(Collected data entries)
>>>

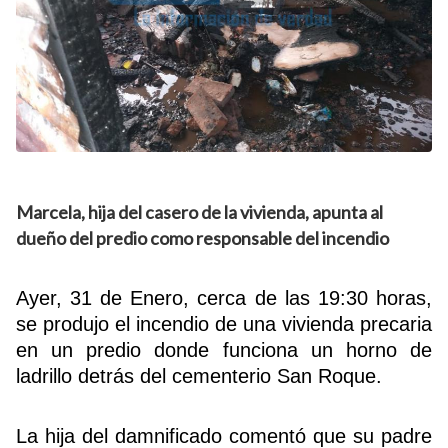
Marcela, hija del casero de la vivienda, apunta al
dueño del predio como responsable del incendio
Ayer, 31 de Enero, cerca de las 19:30 horas,
se produjo el incendio de una vivienda precaria
en un predio donde funciona un horno de
ladrillo detrás del cementerio San Roque.
La hija del damnificado comentó que su padre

<<<

# [Work order]
Edit the text of the entries so that every "incendio" becomes "siniestro" and everything else stays the same. Leave the pictures out of your version.

# [Response box]
Marcela, hija del casero de la vivienda, apunta al
dueño del predio como responsable del siniestro
Ayer, 31 de Enero, cerca de las 19:30 horas,
se produjo el siniestro de una vivienda precaria
en un predio donde funciona un horno de
ladrillo detrás del cementerio San Roque.
La hija del damnificado comentó que su padre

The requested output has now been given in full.